Performed cross-validation to evaluate the model's generalization:
- Cross-Validation RMSE: 0.5729 ± 0.2420
This indicates consistent model performance across different subsets of the data.
Explored Lasso and Ridge regression models to improve predictive performance:
- Lasso Regression: Best alpha = 0.01, RMSE = 0.6162
- Ridge Regression: Best alpha = 10, RMSE = 0.6200
These models did not significantly improve upon the initial linear regression model but provided insights into feature selection and multicollinearity handling.
Verified that the assumptions of linear regression were satisfied (linearity, independence, homoscedasticity, and normality) using diagnostic plots.
The final model performance was consistent with the initial results, confirming that the linear regression model was well-suited for predicting housing prices with a low average prediction error.
The analysis of the Boston housing data has provided valuable insights into the factors influencing house prices. The linear regression model demonstrated good predictive performance and identified significant predictors, including:
- NOX, RM, RAD, TAX, PTRATIO, DIS_log, and CRIM_LSTAT were the most significant predictors.

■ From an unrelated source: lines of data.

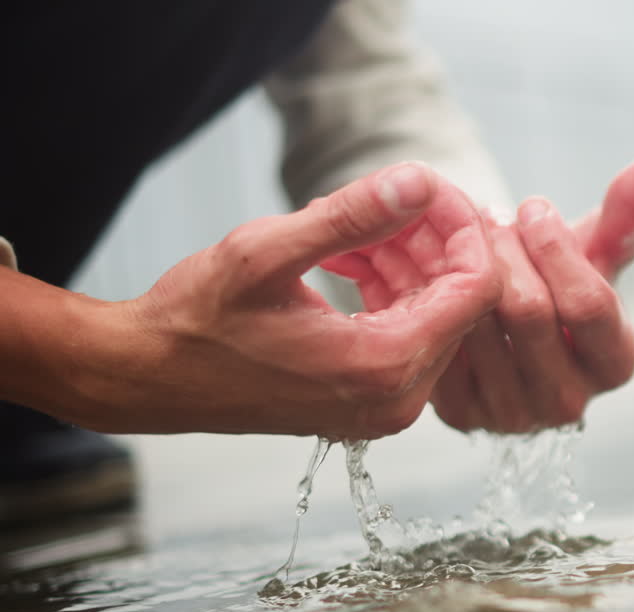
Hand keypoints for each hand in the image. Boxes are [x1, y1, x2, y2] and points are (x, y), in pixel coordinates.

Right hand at [83, 162, 499, 437]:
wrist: (150, 377)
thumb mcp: (266, 253)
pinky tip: (343, 254)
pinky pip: (405, 329)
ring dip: (404, 257)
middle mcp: (398, 397)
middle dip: (430, 238)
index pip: (478, 288)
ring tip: (349, 226)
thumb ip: (349, 217)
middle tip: (386, 194)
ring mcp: (386, 403)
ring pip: (433, 311)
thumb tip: (417, 181)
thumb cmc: (196, 321)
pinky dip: (386, 285)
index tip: (427, 187)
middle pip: (460, 300)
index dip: (462, 227)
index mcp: (384, 367)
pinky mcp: (369, 397)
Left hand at [323, 157, 633, 432]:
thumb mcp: (596, 250)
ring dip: (464, 267)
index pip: (590, 304)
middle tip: (487, 213)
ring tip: (461, 232)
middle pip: (528, 312)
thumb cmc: (562, 282)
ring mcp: (515, 415)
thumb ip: (626, 214)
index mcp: (616, 363)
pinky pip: (442, 343)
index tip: (532, 205)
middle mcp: (570, 402)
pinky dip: (433, 297)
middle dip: (505, 250)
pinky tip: (433, 265)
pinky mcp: (463, 416)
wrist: (508, 331)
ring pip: (479, 325)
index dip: (557, 246)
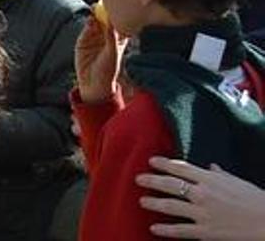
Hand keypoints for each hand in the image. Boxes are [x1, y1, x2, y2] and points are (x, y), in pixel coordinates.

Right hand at [75, 13, 126, 103]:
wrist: (92, 83)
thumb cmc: (108, 71)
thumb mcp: (113, 53)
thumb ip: (111, 37)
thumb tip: (111, 22)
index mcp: (118, 39)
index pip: (118, 23)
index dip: (117, 14)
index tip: (117, 4)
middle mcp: (106, 37)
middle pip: (105, 20)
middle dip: (105, 10)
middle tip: (103, 0)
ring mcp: (94, 38)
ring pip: (95, 22)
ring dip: (96, 15)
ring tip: (96, 8)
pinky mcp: (83, 40)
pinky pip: (86, 28)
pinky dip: (88, 23)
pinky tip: (90, 20)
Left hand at [138, 158, 264, 239]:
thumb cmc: (255, 200)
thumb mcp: (237, 182)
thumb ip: (220, 175)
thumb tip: (211, 167)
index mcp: (211, 179)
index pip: (181, 168)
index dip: (163, 163)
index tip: (151, 161)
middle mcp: (203, 194)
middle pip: (170, 184)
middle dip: (152, 180)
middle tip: (138, 178)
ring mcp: (203, 213)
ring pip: (171, 206)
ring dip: (153, 203)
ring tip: (142, 201)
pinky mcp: (206, 232)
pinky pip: (181, 230)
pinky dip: (165, 229)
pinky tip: (154, 227)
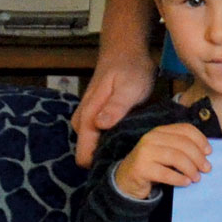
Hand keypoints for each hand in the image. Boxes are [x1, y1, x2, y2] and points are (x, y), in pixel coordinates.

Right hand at [73, 49, 158, 166]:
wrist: (126, 51)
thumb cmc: (129, 69)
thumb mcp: (129, 88)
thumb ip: (116, 107)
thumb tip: (100, 125)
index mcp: (88, 117)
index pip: (85, 154)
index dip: (102, 166)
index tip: (125, 170)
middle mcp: (83, 121)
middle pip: (90, 153)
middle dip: (111, 159)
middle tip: (138, 161)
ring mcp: (89, 119)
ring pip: (96, 145)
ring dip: (114, 150)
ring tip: (138, 153)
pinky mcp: (97, 116)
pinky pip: (101, 136)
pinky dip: (115, 140)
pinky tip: (133, 141)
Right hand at [113, 123, 210, 200]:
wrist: (127, 178)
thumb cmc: (154, 165)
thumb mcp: (167, 152)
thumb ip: (182, 148)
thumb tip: (207, 154)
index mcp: (160, 131)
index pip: (185, 129)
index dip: (200, 140)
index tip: (209, 152)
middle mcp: (151, 138)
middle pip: (183, 144)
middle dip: (198, 157)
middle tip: (206, 168)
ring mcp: (144, 152)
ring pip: (176, 157)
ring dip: (190, 169)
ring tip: (197, 178)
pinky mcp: (141, 168)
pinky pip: (166, 173)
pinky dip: (179, 179)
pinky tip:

- Model Performance: The linear regression model outperformed Lasso and Ridge regression models.
- Utilize Linear Regression for Prediction: The linear regression model, with its lower RMSE, is recommended for predicting housing prices.
- Leverage Lasso for Feature Selection: While Lasso did not outperform linear regression, its feature selection capability can simplify models by identifying the most significant predictors.
- Improve Air Quality: Reducing nitric oxide (NOX) pollution can potentially increase property values.
- Promote Larger Living Spaces: Developing properties with more rooms (RM) can boost property values.
- Enhance Infrastructure: Improving accessibility to radial highways (RAD) positively impacts property prices.
- Invest in Educational Quality: Enhancing the pupil-teacher ratio (PTRATIO) can raise property values.
- Urban Planning: Shorter distances to employment centers (DIS_log) increase property values, suggesting that urban planning should focus on reducing commuting times.
- Python
- Pandas
- NumPy
- Matplotlib
- Seaborn
- Scikit-learn
- Statsmodels
This project is licensed under the MIT License. See the LICENSE file for more details.